When we open up our closet and look way in the back, most of us can find one or two exercise gadgets such as the Thigh Master(TM) or an ab roller, gathering dust. What happened? When we buy exercise equipment, many of us make these purchases on an impulse or before we take the time to devise a good plan or investigate the effectiveness of the equipment. Some of us may have found the equipment to be boring after a few workouts.
Let’s Play Ball!
Stability balls are colorful inflated balls that can be used by almost anyone at any age. They are relatively inexpensive, have a number of uses, travel easily and they are FUN! Originally designed to be a toy, stability balls made their way into clinical settings in the 1960’s then into the fitness world in the 1980’s.
So how do they work?
They work because you are sitting, lying, kneeling or standing (yes, standing) on an unstable surface. There are countless exercises you can do with these balls, but their biggest claim to fame is in the area of core conditioning (strengthening the middle of the body, abdominals, waist and back) and balance training. Once you select a ball that fits your height, you can learn various exercises based on your fitness level and your goals.
What else can I do with them?
Use a stability ball as a chair at your desk or as a bench when you workout. Sitting on a ball requires that the muscles in your midsection “engage” in order to maintain good posture. Because the ball’s surface is round, it makes it very difficult to slouch.
Tired of the treadmill?
You can perform aerobic (cardiovascular) exercises by bouncing on the ball and incorporating a variety of leg and arm movements while you bounce. These exercises do require that you consider the space around you to avoid falling onto a hard surface or other items in the room. (Check in with your physician before beginning any exercises but especially the cardiovascular options).
An added plus - many of the exercises can be progressed to require more strength, skill and coordination. The list is nearly endless. Today stability balls are a common choice in gyms and for sports and athletic conditioning.
Ready to get started?!
Jumping Jack Warm Up
Sit on the center of the ball with your spine tall, navel drawn in with your feet hip distance apart. You may place your hands on the sides of the ball or on your hips. Jump your feet out to a comfortable distance, bouncing on the ball to give you a lift, then jump your feet back to their original position. Repeat for 1 – 2 minutes.

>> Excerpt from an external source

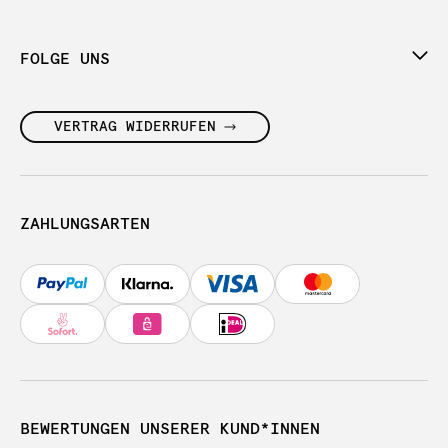
FOLGE UNS
VERTRAG WIDERRUFEN
ZAHLUNGSARTEN
BEWERTUNGEN UNSERER KUND*INNEN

Sit on the ball and slowly walk your feet out and forward, lowering your hips until your body is at an incline and your lower back is supported by the ball. You may place your hands either behind your head or rest them on your thighs. Be aware that you keep your neck “neutral” and avoid pushing your chin into your chest. Draw in your navel, exhale slowly and curl your trunk, pause then slowly return to the starting position. Work up to 3 sets of 10 – 15 reps.
Place the stability ball between your lower back and the wall. Stand with your feet shoulder-width apart and lean slightly against the ball with your feet are slightly ahead of your knees. Slowly bend your knees and lower your body until your knees are slightly above your hips. Hold the position 5 – 10 seconds then push into your heels and straighten your knees, but avoid “locking” the knees. Work up to 3 sets of 10 – 12 reps.